There is a large segment of Christians, however, who would rather discount and ignore the reality of shame than deal with the mess that it brings. And although the fear of getting mired in the mess that talking with someone in their shame—much less publicly and appropriately bearing our own—brings is reasonable, it must be resisted. Why? Because we will not understand the significance of the work of Christ to undo our shame until we see ourselves for the shameful people that we really are.
So what are we to do with our shame? First, uncover shame in your life and in the lives of those around you. If shame were given a voice, it would not say, “You have done something bad,” but rather, “You are a bad person.” Shame seeks to rob us of our worth, value, and dignity as men and women made in God’s image.
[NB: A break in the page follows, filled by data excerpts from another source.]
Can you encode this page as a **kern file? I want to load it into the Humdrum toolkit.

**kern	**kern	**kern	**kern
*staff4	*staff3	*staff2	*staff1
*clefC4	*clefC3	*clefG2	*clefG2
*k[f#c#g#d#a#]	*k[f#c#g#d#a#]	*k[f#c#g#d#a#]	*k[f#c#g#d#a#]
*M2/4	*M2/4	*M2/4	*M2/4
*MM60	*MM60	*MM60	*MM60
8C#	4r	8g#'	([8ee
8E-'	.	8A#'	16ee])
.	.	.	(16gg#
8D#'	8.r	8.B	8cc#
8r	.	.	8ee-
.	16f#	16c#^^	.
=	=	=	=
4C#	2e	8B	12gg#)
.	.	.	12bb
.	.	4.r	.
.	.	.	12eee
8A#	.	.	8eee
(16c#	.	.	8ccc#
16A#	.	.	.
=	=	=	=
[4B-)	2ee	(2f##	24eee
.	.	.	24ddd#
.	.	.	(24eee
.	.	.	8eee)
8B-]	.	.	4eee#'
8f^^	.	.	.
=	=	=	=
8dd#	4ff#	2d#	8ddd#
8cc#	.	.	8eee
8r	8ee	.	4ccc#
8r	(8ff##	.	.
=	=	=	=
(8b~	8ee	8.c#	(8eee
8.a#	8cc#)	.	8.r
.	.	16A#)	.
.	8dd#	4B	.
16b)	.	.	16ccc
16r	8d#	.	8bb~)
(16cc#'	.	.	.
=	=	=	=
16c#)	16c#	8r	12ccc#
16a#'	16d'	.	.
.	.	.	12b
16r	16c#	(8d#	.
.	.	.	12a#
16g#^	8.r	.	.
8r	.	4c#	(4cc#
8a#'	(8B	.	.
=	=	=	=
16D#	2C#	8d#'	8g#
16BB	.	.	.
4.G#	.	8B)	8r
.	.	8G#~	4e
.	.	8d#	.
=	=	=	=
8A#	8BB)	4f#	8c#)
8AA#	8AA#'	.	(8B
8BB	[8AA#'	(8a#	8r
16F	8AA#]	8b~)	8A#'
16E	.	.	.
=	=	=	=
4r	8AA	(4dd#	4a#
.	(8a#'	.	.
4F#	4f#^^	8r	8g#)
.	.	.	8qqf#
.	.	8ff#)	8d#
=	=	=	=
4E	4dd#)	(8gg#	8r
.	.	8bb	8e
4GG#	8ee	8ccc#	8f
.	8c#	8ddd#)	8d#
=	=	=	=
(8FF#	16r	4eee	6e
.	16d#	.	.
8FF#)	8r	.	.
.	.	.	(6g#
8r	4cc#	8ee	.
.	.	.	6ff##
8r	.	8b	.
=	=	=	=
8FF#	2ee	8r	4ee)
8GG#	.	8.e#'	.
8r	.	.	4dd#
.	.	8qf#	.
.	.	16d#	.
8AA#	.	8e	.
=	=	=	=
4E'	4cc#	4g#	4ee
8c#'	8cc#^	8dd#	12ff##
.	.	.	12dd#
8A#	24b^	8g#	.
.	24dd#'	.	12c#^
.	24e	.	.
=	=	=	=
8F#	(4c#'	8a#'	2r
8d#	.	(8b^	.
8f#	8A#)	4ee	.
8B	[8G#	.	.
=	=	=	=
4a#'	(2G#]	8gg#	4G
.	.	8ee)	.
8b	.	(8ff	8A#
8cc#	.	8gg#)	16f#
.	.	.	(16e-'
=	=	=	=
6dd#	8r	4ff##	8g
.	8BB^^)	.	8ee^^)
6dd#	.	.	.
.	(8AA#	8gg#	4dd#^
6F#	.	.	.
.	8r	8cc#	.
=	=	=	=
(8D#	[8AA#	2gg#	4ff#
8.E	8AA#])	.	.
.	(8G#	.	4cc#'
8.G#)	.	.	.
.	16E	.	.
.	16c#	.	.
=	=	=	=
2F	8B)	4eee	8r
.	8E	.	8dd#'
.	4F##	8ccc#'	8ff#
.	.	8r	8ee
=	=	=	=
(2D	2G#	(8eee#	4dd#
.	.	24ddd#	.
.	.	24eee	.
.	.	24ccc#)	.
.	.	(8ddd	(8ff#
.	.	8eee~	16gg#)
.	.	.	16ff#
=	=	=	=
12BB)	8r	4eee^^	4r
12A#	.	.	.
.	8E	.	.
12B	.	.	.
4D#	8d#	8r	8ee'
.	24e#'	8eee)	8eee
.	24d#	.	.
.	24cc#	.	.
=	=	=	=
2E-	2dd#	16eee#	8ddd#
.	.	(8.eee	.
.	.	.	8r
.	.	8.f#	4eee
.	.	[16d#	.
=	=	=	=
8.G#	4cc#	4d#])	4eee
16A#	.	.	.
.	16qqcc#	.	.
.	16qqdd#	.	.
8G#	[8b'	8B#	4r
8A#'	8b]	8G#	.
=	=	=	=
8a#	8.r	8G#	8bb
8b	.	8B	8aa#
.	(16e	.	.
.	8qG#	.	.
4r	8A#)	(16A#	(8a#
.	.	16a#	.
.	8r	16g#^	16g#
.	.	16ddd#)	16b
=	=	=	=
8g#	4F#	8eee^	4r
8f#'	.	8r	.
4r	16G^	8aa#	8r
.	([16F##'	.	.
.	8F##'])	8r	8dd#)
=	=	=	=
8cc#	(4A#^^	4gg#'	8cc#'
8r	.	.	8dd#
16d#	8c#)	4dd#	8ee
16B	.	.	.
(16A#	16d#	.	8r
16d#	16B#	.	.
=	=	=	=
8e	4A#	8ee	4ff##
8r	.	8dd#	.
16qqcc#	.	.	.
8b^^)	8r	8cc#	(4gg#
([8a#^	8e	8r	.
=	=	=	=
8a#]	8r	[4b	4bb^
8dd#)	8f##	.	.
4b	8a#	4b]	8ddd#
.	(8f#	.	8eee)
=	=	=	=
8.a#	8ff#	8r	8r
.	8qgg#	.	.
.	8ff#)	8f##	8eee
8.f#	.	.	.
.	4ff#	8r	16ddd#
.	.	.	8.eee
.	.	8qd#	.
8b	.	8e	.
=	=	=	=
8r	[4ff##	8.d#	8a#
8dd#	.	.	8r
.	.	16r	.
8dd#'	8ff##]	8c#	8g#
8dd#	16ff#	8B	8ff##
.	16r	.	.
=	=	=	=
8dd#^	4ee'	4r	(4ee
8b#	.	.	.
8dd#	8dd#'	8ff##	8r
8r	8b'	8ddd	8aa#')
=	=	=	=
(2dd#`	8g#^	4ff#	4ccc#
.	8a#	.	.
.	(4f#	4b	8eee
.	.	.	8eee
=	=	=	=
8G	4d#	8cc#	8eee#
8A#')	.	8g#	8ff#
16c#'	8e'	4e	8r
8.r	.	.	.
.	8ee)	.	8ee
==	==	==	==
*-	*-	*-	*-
Uncovering it and laying it bare begins the movement toward a life unencumbered by shame. To begin, take a spiritual inventory by asking yourself questions like:
- “What things would cause me great embarrassment if they were made known?”
- “What have I hidden, past or present, from the people in my life who know me best?”
Be ruthlessly honest.
Second, we must seek to know real freedom from the captivity of our shame. Because it feeds on dignity, inherent to all persons, shame cannot be purged abruptly. It also does not attack once and then leave us alone. Repeated truth telling about who we are in Christ by others and ourselves is required to continually kill feelings of shame and restore us.
Third, maintain hope for the day when we, as God’s people, will no longer know shame. Since shame exists as a social reality, when Christ comes to consummate His relationship with His people, our relationship with God and with one another will be perfectly restored and glorified, and shame will see its final death. We need to encourage one another to long for this day, to pray for it, and to live in the reality that it is indeed coming.
Shame is so vile that the Psalmist, after crying out to God for relief, wishes it upon his enemies (Psalm 31:17). He expresses this punishment primarily in terms of silencing them forever. To the righteous, however, God gives a voice. He inclines His ear to them, hears them, and relieves their distress. In fact, God has promised us that He will hear us whenever we cry to Him. “And this is the confidence that we have toward Him, that if we ask anything according to His will He hears us” (1 John 5:14).